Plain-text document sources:
..........

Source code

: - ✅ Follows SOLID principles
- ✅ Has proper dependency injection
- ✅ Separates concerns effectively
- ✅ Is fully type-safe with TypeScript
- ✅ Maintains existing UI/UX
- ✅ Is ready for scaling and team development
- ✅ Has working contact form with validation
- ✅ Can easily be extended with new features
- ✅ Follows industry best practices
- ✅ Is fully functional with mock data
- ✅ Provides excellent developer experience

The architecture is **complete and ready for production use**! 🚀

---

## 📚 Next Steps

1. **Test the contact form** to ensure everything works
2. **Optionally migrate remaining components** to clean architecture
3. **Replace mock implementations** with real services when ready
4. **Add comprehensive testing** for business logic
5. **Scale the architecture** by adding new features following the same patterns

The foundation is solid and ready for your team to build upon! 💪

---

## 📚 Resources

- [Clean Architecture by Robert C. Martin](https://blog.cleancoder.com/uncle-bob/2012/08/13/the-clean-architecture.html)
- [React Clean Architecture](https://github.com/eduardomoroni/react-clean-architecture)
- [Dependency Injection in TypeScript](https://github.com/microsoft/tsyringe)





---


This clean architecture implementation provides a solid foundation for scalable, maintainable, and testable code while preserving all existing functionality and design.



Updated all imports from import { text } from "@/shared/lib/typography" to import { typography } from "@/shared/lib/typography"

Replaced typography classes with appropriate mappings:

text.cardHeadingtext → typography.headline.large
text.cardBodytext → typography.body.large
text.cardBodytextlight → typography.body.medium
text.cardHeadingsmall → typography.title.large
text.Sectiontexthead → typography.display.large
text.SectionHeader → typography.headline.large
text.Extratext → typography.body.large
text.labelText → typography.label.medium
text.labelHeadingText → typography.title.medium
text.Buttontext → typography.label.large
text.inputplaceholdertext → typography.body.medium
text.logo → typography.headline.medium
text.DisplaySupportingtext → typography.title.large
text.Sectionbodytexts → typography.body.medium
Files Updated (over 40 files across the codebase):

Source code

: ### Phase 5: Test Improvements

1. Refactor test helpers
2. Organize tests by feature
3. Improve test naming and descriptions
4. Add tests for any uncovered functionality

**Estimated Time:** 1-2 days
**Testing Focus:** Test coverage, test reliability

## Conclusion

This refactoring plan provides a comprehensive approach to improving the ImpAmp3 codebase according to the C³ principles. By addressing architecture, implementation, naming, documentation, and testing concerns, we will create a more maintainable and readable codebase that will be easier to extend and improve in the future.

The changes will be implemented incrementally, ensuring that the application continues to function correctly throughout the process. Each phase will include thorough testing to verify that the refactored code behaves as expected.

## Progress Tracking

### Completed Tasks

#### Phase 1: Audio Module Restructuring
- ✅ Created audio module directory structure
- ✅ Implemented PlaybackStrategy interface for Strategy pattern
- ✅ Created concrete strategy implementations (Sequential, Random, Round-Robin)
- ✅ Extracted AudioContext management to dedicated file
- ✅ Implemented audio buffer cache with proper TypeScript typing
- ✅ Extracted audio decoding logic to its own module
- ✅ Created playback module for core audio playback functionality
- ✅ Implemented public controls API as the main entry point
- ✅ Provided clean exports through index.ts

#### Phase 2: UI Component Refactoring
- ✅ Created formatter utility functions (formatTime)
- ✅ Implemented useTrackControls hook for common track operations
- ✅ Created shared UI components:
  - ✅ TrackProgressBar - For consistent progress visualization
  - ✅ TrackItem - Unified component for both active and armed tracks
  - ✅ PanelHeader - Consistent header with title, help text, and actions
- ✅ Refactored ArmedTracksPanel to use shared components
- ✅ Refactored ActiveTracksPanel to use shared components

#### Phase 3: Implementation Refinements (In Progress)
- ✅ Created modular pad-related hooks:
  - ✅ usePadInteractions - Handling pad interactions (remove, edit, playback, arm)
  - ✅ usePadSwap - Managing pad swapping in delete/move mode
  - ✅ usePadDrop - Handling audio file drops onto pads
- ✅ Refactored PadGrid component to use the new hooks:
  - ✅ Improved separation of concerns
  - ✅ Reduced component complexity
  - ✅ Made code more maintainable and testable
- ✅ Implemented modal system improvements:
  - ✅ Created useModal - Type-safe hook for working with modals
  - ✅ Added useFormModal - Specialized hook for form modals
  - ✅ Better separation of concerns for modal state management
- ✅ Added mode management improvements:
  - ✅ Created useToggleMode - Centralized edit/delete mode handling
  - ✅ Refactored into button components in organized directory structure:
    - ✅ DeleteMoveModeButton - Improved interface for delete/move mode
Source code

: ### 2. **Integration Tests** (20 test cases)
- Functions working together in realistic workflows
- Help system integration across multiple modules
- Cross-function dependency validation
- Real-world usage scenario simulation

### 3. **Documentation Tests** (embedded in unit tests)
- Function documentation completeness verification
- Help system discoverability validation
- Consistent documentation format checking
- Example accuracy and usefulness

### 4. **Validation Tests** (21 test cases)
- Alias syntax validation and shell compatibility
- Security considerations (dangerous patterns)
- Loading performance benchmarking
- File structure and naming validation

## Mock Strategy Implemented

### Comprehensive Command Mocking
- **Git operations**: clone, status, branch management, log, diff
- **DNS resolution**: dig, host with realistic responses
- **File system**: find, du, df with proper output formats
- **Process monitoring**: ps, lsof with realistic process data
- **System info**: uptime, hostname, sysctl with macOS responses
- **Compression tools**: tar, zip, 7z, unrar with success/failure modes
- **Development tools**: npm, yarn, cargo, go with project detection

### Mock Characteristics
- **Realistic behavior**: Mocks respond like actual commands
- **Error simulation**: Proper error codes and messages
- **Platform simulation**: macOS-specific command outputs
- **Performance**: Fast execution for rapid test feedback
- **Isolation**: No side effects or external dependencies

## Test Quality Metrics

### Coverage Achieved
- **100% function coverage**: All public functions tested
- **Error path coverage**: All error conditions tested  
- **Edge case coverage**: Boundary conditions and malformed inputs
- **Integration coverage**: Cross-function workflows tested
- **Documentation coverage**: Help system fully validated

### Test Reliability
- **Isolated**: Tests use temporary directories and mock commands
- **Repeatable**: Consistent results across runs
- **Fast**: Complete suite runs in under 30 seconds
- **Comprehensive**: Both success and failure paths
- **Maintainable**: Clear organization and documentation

..........

#### What the exercise asks
Can you write out every listing above line for line, leaving each character unchanged?

#### Output of the exercise
Source code

: - ✅ Follows SOLID principles
- ✅ Has proper dependency injection
- ✅ Separates concerns effectively
- ✅ Is fully type-safe with TypeScript
- ✅ Maintains existing UI/UX
- ✅ Is ready for scaling and team development
- ✅ Has working contact form with validation
- ✅ Can easily be extended with new features
- ✅ Follows industry best practices
- ✅ Is fully functional with mock data
- ✅ Provides excellent developer experience

The architecture is **complete and ready for production use**! 🚀

---

## 📚 Next Steps

1. **Test the contact form** to ensure everything works
2. **Optionally migrate remaining components** to clean architecture
3. **Replace mock implementations** with real services when ready
4. **Add comprehensive testing** for business logic
5. **Scale the architecture** by adding new features following the same patterns

The foundation is solid and ready for your team to build upon! 💪

---

## 📚 Resources

- [Clean Architecture by Robert C. Martin](https://blog.cleancoder.com/uncle-bob/2012/08/13/the-clean-architecture.html)
- [React Clean Architecture](https://github.com/eduardomoroni/react-clean-architecture)
- [Dependency Injection in TypeScript](https://github.com/microsoft/tsyringe)





---


This clean architecture implementation provides a solid foundation for scalable, maintainable, and testable code while preserving all existing functionality and design.



Updated all imports from import { text } from "@/shared/lib/typography" to import { typography } from "@/shared/lib/typography"

Replaced typography classes with appropriate mappings:

text.cardHeadingtext → typography.headline.large
text.cardBodytext → typography.body.large
text.cardBodytextlight → typography.body.medium
text.cardHeadingsmall → typography.title.large
text.Sectiontexthead → typography.display.large
text.SectionHeader → typography.headline.large
text.Extratext → typography.body.large
text.labelText → typography.label.medium
text.labelHeadingText → typography.title.medium
text.Buttontext → typography.label.large
text.inputplaceholdertext → typography.body.medium
text.logo → typography.headline.medium
text.DisplaySupportingtext → typography.title.large
text.Sectionbodytexts → typography.body.medium
Files Updated (over 40 files across the codebase):

Source code

: ### Phase 5: Test Improvements

1. Refactor test helpers
2. Organize tests by feature
3. Improve test naming and descriptions
4. Add tests for any uncovered functionality

**Estimated Time:** 1-2 days
**Testing Focus:** Test coverage, test reliability

## Conclusion

This refactoring plan provides a comprehensive approach to improving the ImpAmp3 codebase according to the C³ principles. By addressing architecture, implementation, naming, documentation, and testing concerns, we will create a more maintainable and readable codebase that will be easier to extend and improve in the future.

The changes will be implemented incrementally, ensuring that the application continues to function correctly throughout the process. Each phase will include thorough testing to verify that the refactored code behaves as expected.

## Progress Tracking

### Completed Tasks

#### Phase 1: Audio Module Restructuring
- ✅ Created audio module directory structure
- ✅ Implemented PlaybackStrategy interface for Strategy pattern
- ✅ Created concrete strategy implementations (Sequential, Random, Round-Robin)
- ✅ Extracted AudioContext management to dedicated file
- ✅ Implemented audio buffer cache with proper TypeScript typing
- ✅ Extracted audio decoding logic to its own module
- ✅ Created playback module for core audio playback functionality
- ✅ Implemented public controls API as the main entry point
- ✅ Provided clean exports through index.ts

#### Phase 2: UI Component Refactoring
- ✅ Created formatter utility functions (formatTime)
- ✅ Implemented useTrackControls hook for common track operations
- ✅ Created shared UI components:
  - ✅ TrackProgressBar - For consistent progress visualization
  - ✅ TrackItem - Unified component for both active and armed tracks
  - ✅ PanelHeader - Consistent header with title, help text, and actions
- ✅ Refactored ArmedTracksPanel to use shared components
- ✅ Refactored ActiveTracksPanel to use shared components

#### Phase 3: Implementation Refinements (In Progress)
- ✅ Created modular pad-related hooks:
  - ✅ usePadInteractions - Handling pad interactions (remove, edit, playback, arm)
  - ✅ usePadSwap - Managing pad swapping in delete/move mode
  - ✅ usePadDrop - Handling audio file drops onto pads
- ✅ Refactored PadGrid component to use the new hooks:
  - ✅ Improved separation of concerns
  - ✅ Reduced component complexity
  - ✅ Made code more maintainable and testable
- ✅ Implemented modal system improvements:
  - ✅ Created useModal - Type-safe hook for working with modals
  - ✅ Added useFormModal - Specialized hook for form modals
  - ✅ Better separation of concerns for modal state management
- ✅ Added mode management improvements:
  - ✅ Created useToggleMode - Centralized edit/delete mode handling
  - ✅ Refactored into button components in organized directory structure:
    - ✅ DeleteMoveModeButton - Improved interface for delete/move mode
Source code

: ### 2. **Integration Tests** (20 test cases)
- Functions working together in realistic workflows
- Help system integration across multiple modules
- Cross-function dependency validation
- Real-world usage scenario simulation

### 3. **Documentation Tests** (embedded in unit tests)
- Function documentation completeness verification
- Help system discoverability validation
- Consistent documentation format checking
- Example accuracy and usefulness

### 4. **Validation Tests** (21 test cases)
- Alias syntax validation and shell compatibility
- Security considerations (dangerous patterns)
- Loading performance benchmarking
- File structure and naming validation

## Mock Strategy Implemented

### Comprehensive Command Mocking
- **Git operations**: clone, status, branch management, log, diff
- **DNS resolution**: dig, host with realistic responses
- **File system**: find, du, df with proper output formats
- **Process monitoring**: ps, lsof with realistic process data
- **System info**: uptime, hostname, sysctl with macOS responses
- **Compression tools**: tar, zip, 7z, unrar with success/failure modes
- **Development tools**: npm, yarn, cargo, go with project detection

### Mock Characteristics
- **Realistic behavior**: Mocks respond like actual commands
- **Error simulation**: Proper error codes and messages
- **Platform simulation**: macOS-specific command outputs
- **Performance**: Fast execution for rapid test feedback
- **Isolation**: No side effects or external dependencies

## Test Quality Metrics

### Coverage Achieved
- **100% function coverage**: All public functions tested
- **Error path coverage**: All error conditions tested  
- **Edge case coverage**: Boundary conditions and malformed inputs
- **Integration coverage**: Cross-function workflows tested
- **Documentation coverage**: Help system fully validated

### Test Reliability
- **Isolated**: Tests use temporary directories and mock commands
- **Repeatable**: Consistent results across runs
- **Fast**: Complete suite runs in under 30 seconds
- **Comprehensive**: Both success and failure paths
- **Maintainable**: Clear organization and documentation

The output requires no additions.